In France, the issues posed by AL would never present themselves, making any comparison a bit difficult.
Porphy, Balagan – I think we’re talking about different things. On one hand, there is a ‘grand strategy’ – which may or may not have subtle implications or aspects which we may not choose to reveal.
That grand strategy, in essence, becomes a statement of national goals and of the resources we’re willing to commit to those goals.
How we attain those goals and how we use the resources committed may or may not be a matter for public discussion.
But as pointed out over and over again…from Thucydides to Harry Summers…national will is what wins wars.
As to SDB, the dilemma he poses is that no one can know which case any decision falls into – except the cloistered experts. At this point, I’m not prepared to grant him the distinction he tries to drive here.
A.L.
Gabriel, interesting insights on France. Loved this quote from A.L., though:
“…the genius of the American system is that there certainly are experts on game theory, diplomatic history, and policy who have substantive and valuable expertise in these areas.
And they all work for guys like me.”
Loved that. So very often true, and in my experience properly so.
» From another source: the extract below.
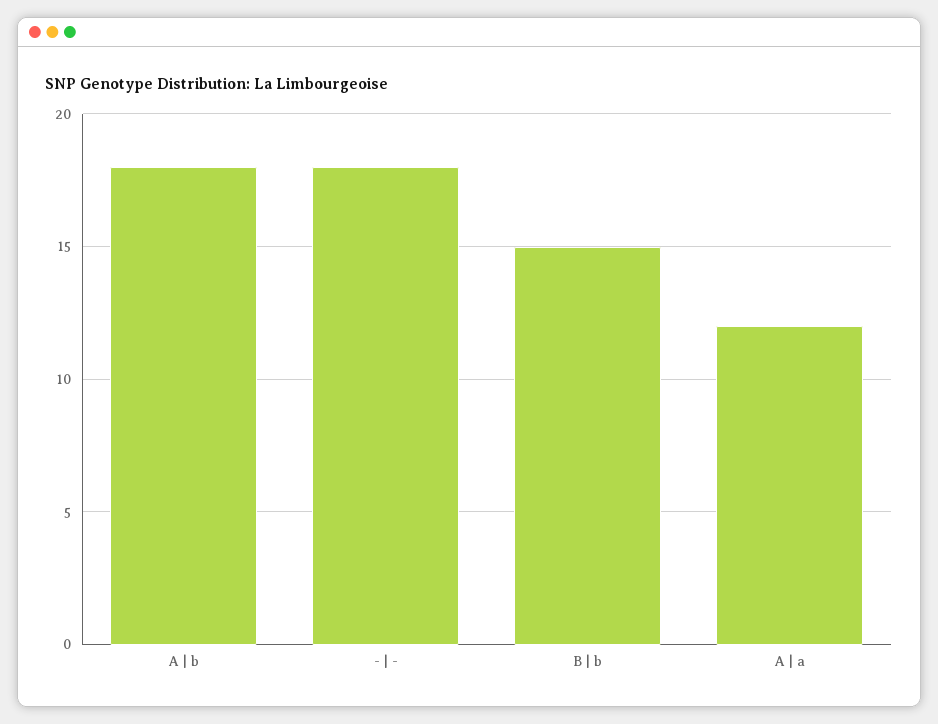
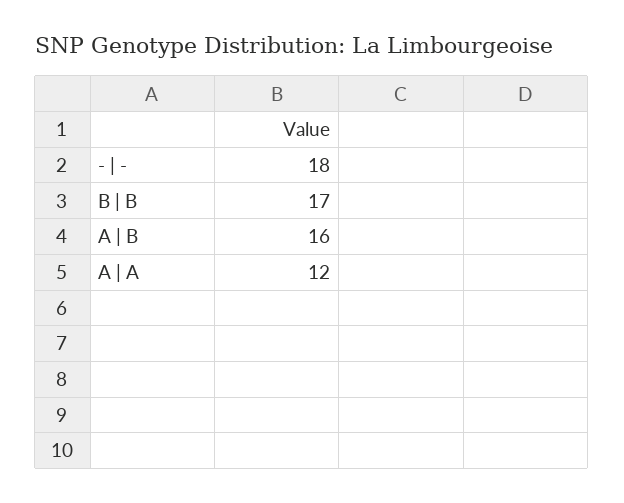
A | b: 18 -> 16
B | b: 15 -> 17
“No, I’m afraid they don’t. They don’t need to know, and can’t be trusted to know.”
There is a difference between military matters in time of war and everything all the time.
US of A vs pEU.
Bush has been quite clear about grand strategy. Less so about strategy and tactics. In a time of war.
Where is the beef?
I’m with M. Simon on this, and actually disagree with DenBeste on this narrow point.
We HAVE been entrusted with the grand strategy. I cite as evidence the report of Christy Ferer. The troops know what this is about. If DenBeste has been able to reason out what the strategy is, I don’t think it’s reasonable to claim that it has been kept secret.
What matters is that it has not been publicly stated or acknowledged. For me, I have long seen this as one of two reasons for going into Iraq (the other being my fanatic opposition to offensive BW research by amateurs). The members of my house arrived at roughly the same conclusion, more or less independently.
I’ll go further and argue that the House of Saud knows it and demonstrated this knowledge by generally denying us usage of their territory for this phase.
I don’t think we’ve been asked to trust the government blindly on this. Instead, we’ve been trusted to work it out on our own. To my mind, this is really the exact opposite of the French way.